Hockey
15:55 13 janvier 2017 | mise à jour le: 13 janvier 2017 à 15:55 temps de lecture: 3 minutes

Un Charlesbourgeois dans le camp suédois

HOCKEY. Sans mettre un pied sur la surface glacée, le natif de Charlesbourg, Maxime Blouin, a été un membre à part entière de l’équipe de la Suède lors du dernier Championnat du monde junior qui se tenait dernièrement à Montréal et à Toronto, lui qui a été coordonnateur de la formation.

Au départ, l’homme de 23 ans souhaitait être bénévole lors du tournoi qui réunissait les meilleurs hockeyeurs juniors au monde. Cependant, Richard Trottier, lui a proposé d’être en charge de la formation de la Suède. Selon lui, le fait qu’il ait visité ce pays à trois reprises a pesé dans la balance. Maxime Blouin savait qu’il allait avoir un bon défi devant lui, car l’équipe suédoise avait eu quelques pépins lors d’un précédent passage en sol montréalais.
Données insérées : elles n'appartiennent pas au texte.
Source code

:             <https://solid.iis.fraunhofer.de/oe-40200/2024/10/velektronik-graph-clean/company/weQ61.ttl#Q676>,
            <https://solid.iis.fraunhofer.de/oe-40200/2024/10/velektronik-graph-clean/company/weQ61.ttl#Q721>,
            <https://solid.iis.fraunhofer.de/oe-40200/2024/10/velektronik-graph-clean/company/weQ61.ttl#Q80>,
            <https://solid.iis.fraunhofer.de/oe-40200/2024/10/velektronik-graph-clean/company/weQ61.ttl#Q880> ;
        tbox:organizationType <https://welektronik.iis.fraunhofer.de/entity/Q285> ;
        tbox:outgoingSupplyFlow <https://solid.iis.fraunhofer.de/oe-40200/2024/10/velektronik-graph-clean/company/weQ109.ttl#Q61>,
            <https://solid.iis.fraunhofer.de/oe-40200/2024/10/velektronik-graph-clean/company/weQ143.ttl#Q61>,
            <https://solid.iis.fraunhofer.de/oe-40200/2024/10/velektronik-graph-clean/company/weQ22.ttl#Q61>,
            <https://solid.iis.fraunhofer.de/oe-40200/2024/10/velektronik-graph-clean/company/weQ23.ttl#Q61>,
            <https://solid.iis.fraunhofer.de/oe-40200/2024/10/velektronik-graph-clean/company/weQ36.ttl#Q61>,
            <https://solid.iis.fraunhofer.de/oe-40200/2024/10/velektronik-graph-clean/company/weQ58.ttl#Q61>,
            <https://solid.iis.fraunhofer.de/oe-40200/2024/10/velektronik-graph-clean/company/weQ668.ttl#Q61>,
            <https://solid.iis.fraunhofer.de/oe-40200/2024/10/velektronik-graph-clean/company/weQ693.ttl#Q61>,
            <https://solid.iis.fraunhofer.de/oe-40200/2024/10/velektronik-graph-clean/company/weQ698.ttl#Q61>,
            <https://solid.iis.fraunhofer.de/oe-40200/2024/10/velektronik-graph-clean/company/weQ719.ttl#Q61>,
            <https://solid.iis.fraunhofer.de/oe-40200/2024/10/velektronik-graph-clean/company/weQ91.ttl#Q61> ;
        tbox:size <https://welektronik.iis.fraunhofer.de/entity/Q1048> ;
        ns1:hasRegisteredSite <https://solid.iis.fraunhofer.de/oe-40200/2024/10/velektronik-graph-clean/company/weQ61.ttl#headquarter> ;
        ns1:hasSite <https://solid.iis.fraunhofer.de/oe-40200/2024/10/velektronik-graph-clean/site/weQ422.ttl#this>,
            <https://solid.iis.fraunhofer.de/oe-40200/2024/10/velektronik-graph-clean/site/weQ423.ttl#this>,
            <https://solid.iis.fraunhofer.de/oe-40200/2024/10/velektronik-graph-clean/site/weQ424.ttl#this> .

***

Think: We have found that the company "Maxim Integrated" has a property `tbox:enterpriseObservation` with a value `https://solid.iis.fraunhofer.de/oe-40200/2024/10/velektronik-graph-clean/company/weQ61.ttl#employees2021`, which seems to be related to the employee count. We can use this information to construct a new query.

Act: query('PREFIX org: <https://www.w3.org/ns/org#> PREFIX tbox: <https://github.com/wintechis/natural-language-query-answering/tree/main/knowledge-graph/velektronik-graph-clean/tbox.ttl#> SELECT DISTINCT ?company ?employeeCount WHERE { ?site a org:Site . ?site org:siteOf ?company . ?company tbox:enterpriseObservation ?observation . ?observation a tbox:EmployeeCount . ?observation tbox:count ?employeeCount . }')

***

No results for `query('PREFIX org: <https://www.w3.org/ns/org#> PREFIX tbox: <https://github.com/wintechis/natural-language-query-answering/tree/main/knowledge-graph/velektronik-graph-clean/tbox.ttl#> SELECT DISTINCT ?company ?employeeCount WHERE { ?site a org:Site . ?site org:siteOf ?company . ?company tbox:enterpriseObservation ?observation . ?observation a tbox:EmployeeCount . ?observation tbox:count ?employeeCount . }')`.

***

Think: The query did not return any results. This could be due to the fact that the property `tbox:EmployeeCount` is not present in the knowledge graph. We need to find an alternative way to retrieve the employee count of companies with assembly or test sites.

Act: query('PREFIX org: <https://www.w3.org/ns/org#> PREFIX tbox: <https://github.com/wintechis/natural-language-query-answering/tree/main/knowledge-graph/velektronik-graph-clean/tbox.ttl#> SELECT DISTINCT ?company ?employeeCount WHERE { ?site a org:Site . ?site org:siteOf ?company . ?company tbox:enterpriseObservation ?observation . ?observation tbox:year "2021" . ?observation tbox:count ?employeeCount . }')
«C’était une organisation exigeante et tout se devait d’être bien fait.» Maxime Blouin était, entre autres, responsable des repas. En ce sens, il devait s’assurer que tous les mets arrivaient au bon moment et que les restaurateurs soient à l’affut des allergies des sportifs.

«Les joueurs avaient une bonne fourchette. Ils pouvaient prendre jusqu’à cinq repas par jour», a-t-il constaté. Également, il coordonnait le transport, effectuait le lien avec Hockey Canada et répondait aux demandes de dernières minutes de l’équipe.

Membre à part entière

Maxime Blouin a mentionné qu’il a été très bien intégré au sein du groupe de joueurs et d’entraîneurs. Il s’entraînait d’ailleurs sur une base quotidienne avec le pilote en chef. «Je mangeais à la même table que les entraîneurs. De plus, en ayant accès au vestiaire, j’avais un contact privilégié avec les joueurs.» D’ailleurs, les acteurs sur glace lui ont demandé comment charmer la gent féminine dans la langue de Molière pendant leur séjour à Montréal.

Bien qu’il soit Canadien, Maxime Blouin a été un fier supporteur de la Suède pendant le tournoi. «C’était difficile de ne pas prendre pour eux quand tu passes 24 heures sur 24 avec les mêmes individus. Nous étions comme une famille. Les défaites contre le Canada et la Russie ont été très difficiles à avaler et le moral de tout le monde était à plat», s’est-t-il souvenu.

Son moment marquant a été à la fin du tournoi dans le vestiaire. Les joueurs ont pris la peine de le remercier pour le travail qu’il a accompli et il a reçu un gilet signé par l’ensemble des gars. Le descripteur des Commandeurs de Lévis (Midget AAA) a reconnu que cette expérience s’ajoute très bien à son curriculum vitae et que ce boulot lui a permis de tisser des liens avec plusieurs personnes œuvrant dans le milieu de hockey.